It can be very difficult but wherever possible I attempt to ignore all my emotions and feelings and try to use the cool logic of the human brain to consider the problem at hand. Recently I was discussing with some other firearm instructors the topic of how much training can or should be required for gun owners to carry a firearm. That conversation is the topic of another article but as part of our chat we did talk about the fact that trained shooters and officers are just as likely to be found in news articles about negligent discharges as are novices and untrained gun owners.
I didn't do a deep dive research piece on the topic but I did review several news stories I could find around the country of a firearm going off on “accident” and I did my best to glean if that individual was a novice, intermediate shooter, or a professional. You may not be surprised to learn that based on my simple and fast research any shooter is just as likely as any other to negligently discharge a firearm.
If we were to interview an economist or statistician about this they wouldn't be surprised. Emotionally we want to believe that all the news stories of accidents out there are either from people with less training or people who are statistically stupid. Thinking that way makes ourselves feel better and our brain tends to be wired around how to make our own selves feel better.
So with that said, let me suggest the following as the real factors that lead to the negligent discharge of a firearm:
Hours of Use Creates Opportunity for Negligence
I believe that the single greatest factor is the number of hours in which we handle firearms but in the opposite way you may expect. Statistically, the more time you spend handling a firearm the greater your odds are of having a negligent discharge. Its a simple piece of logic even if it goes against everything we want to believe. The shooter who has spent 100 hours holding guns is far more likely to have experienced a discharge than the shooter who has spent 10 hours. There isn't any way around this.
Does this mean we should spend less time with our guns? No, but it does mean that we have to exercise great caution all the time. It also means that we shouldn't be led into a false sense of security just because we have experience. Which leads me to my next factor…
Complacency is when we justify doing things we know we shouldn't because we feel that our own level of skill or experience, based on the current circumstances, allow for it. Complacency is a natural bi-product of comfort and confidence. We have to be vigilant in watching out for self-justifications that we might tell ourselves to justify any ideas we may have about why it is ok to do something that goes against the safety rules.
Based on my limited research it would be unfair if I didn't concede that some negligent discharges, particularly those by young children, are due to a general lack of core gun knowledge. I'm not talking about a lack of training as we would generally reference in our industry, but a just outright lack of knowing about triggers, hammers, and core operations and functions of a firearm.

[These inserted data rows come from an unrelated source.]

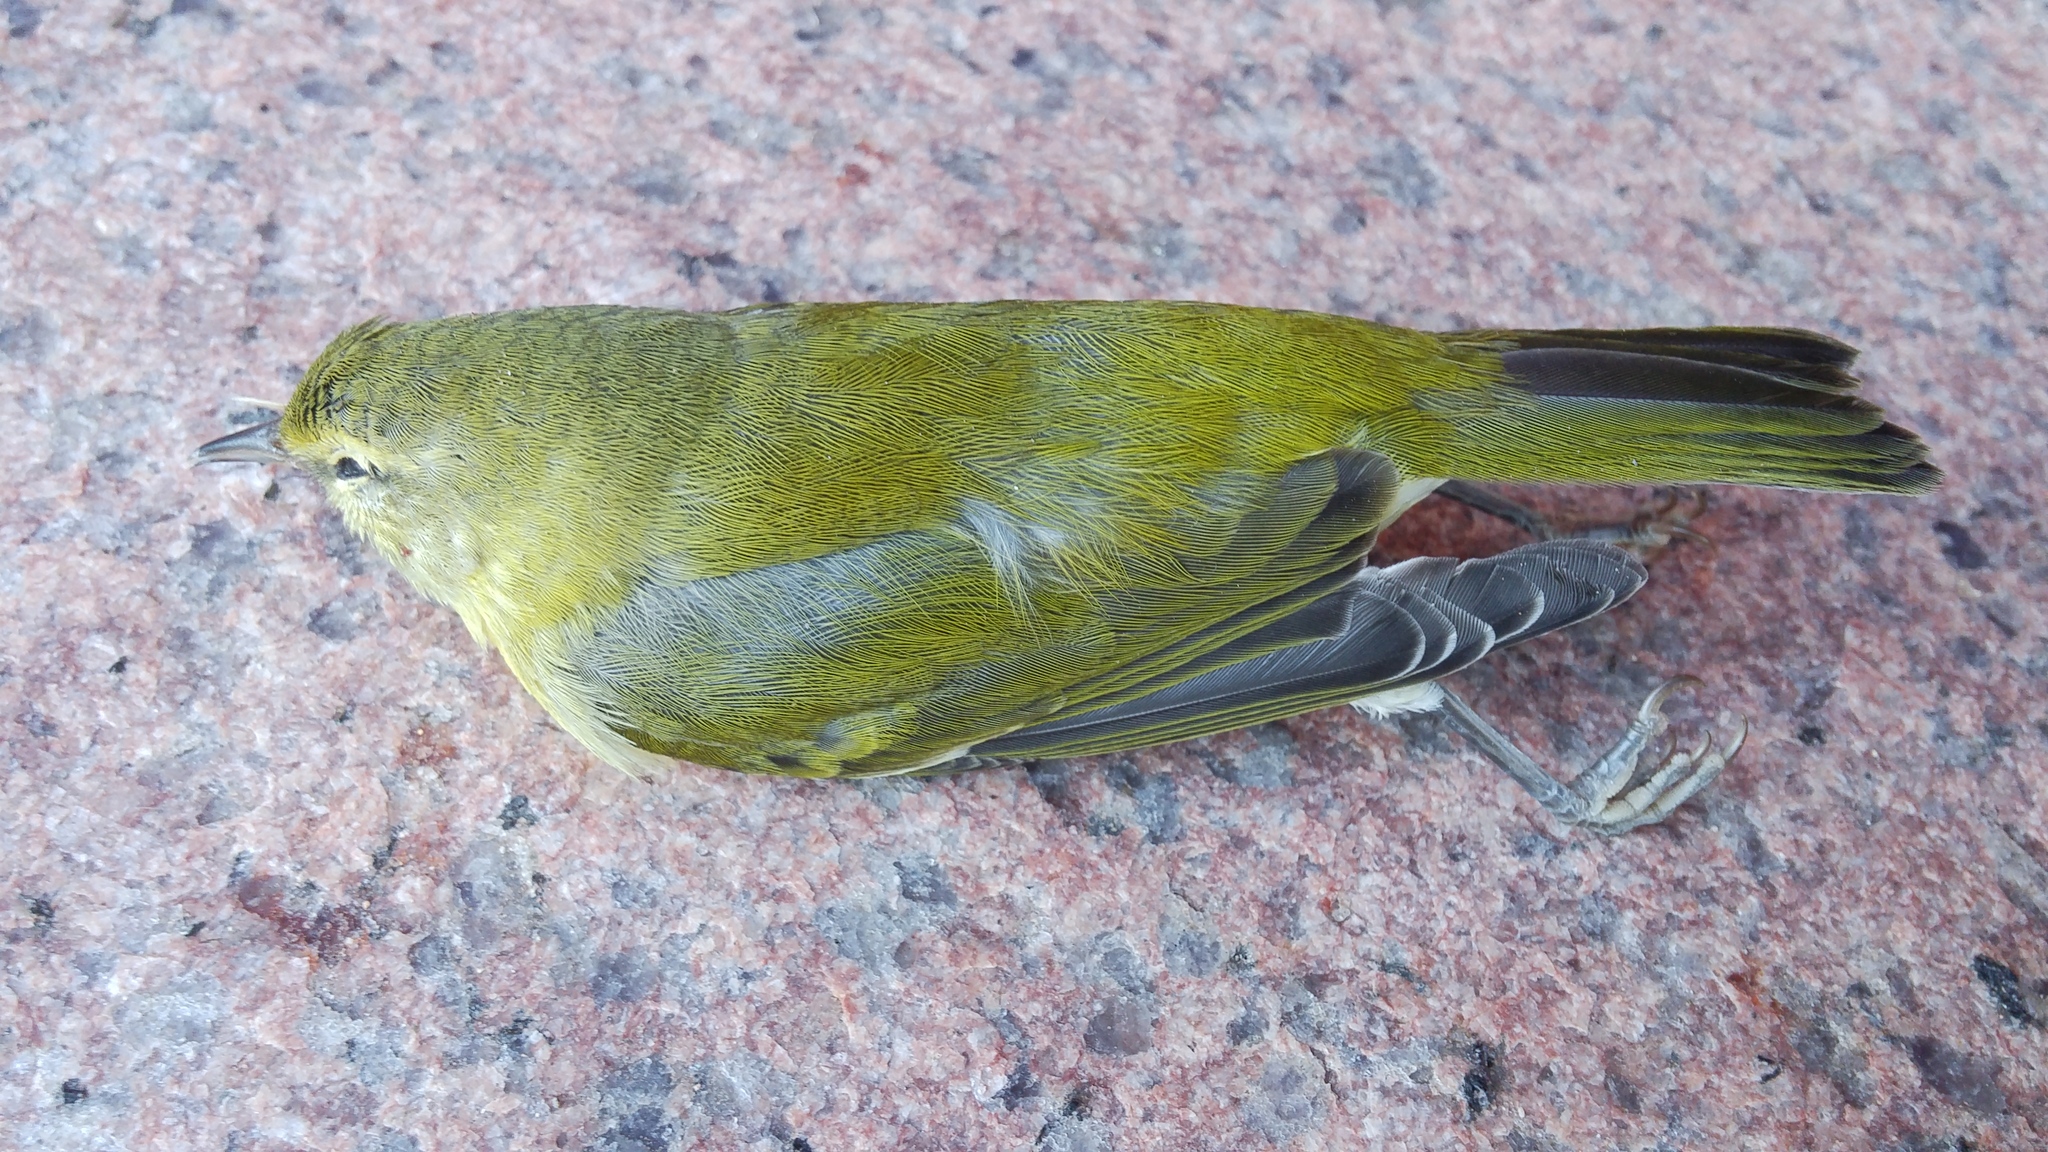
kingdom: Animalia
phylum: Chordata
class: Aves
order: Passeriformes
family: Parulidae
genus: Leiothlypis
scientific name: Leiothlypis peregrina
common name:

The single most common thread of the negligent discharges I hear about and those I researched was the environment. I couldn't really find any stories of negligent discharges at a gun range despite that being the place where guns are more often handled than any other location. Negligent discharges tend to take place when one or more of the following things are part of the environment:
- Being alone
- Late at night
- When driving
- When cleaning the firearm
- When boasting or showing off
In summary I would submit that if we want to avoid negligent discharges we should start by removing any thought from our mind about how our training or experience may protect us. Next, we need to ask ourselves if in any way we have become complacent. We need to make sure all those in our influence have the basic core knowledge of firearm operations. Lastly we need to avoid handling firearms in environments that we know to be dangerous and thus greatly decrease our changes of ending up in a news story.